That's mostly personal preference. The standard position is generally quite side on. Not completely like in TKD, so you can still throw with the rear side, but pretty angled to have a smaller target area and get in and out. But then you have others who will box almost square. This gives you almost equal access to each hand so you can get off faster more powerful combos, but it puts you at more risk of getting hit. If you've got the movement and blocking skills to do it it can be very effective though. Think Mike Tyson, though there are plenty of others with different styles.

I prefer a square stance myself after years of Sanda, but when boxing I go for a more side on position as that's what the coaches where I'm training teach. Over time you can develop your own style, and you might use both.
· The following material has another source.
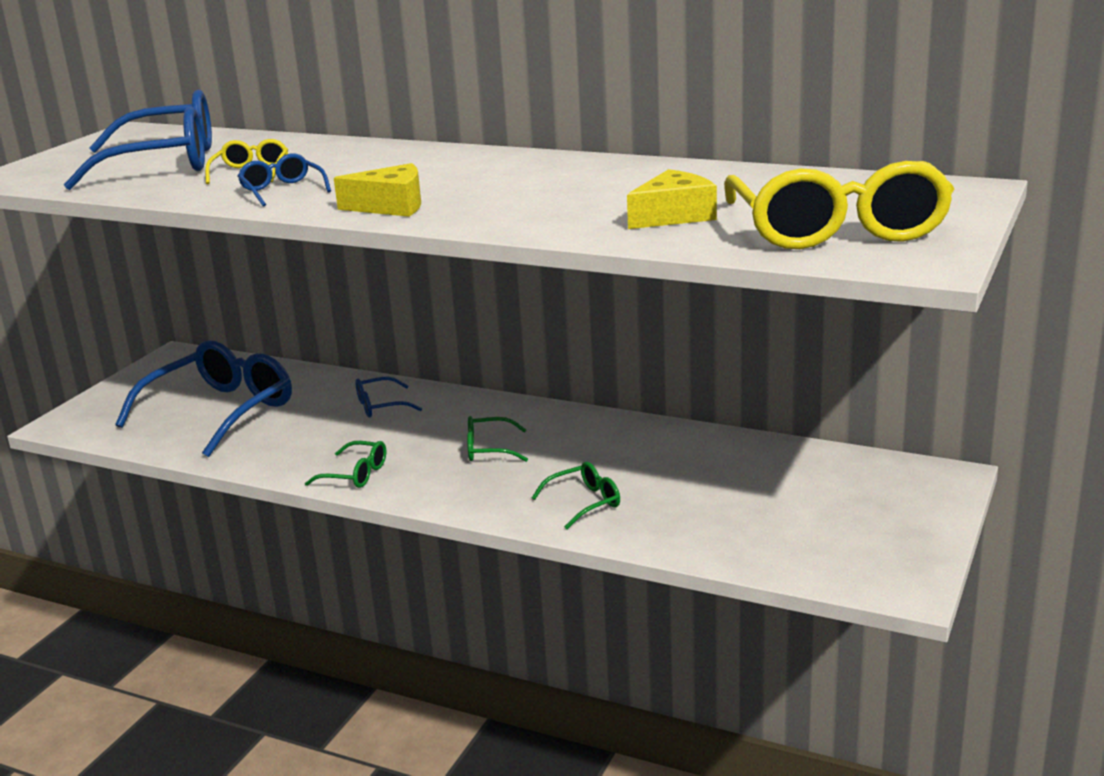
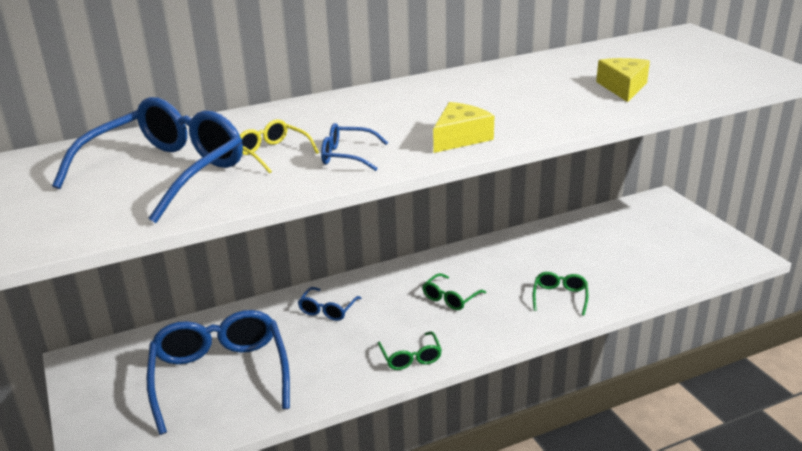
camera: 50 degrees left, 5 degrees up
(356, 474) = (410, 357): green glasses -> green glasses turned 105 degrees clockwise
(837, 229) = (707, 69): yellow glasses -> none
I concur that some time with a good coach would be time well spent.

It's also worth your more experienced friends knowing that sometimes deliberately sparring worse than they are capable of is good training for them too. Sure you can avoid everything a less experienced person throws at you just fine, but if you let yourself be more open, take a few risks, you can try some new techniques, and get some experience of what to do when you do get hit.

I was doing some gentle sparring with a far less experienced guy just yesterday and I let him get his kicks on me, just worked on body movement to avoid punches, then occasionally put the pressure on him to see how he'd react, see if he could defend, counter and be ready for that. I'm sure he got more out of it than I did, but it was still an opportunity for me to move, play around a little bit etc.


----------



## drop bear (Mar 15, 2022)

Right hand. Step right, left rip.


----------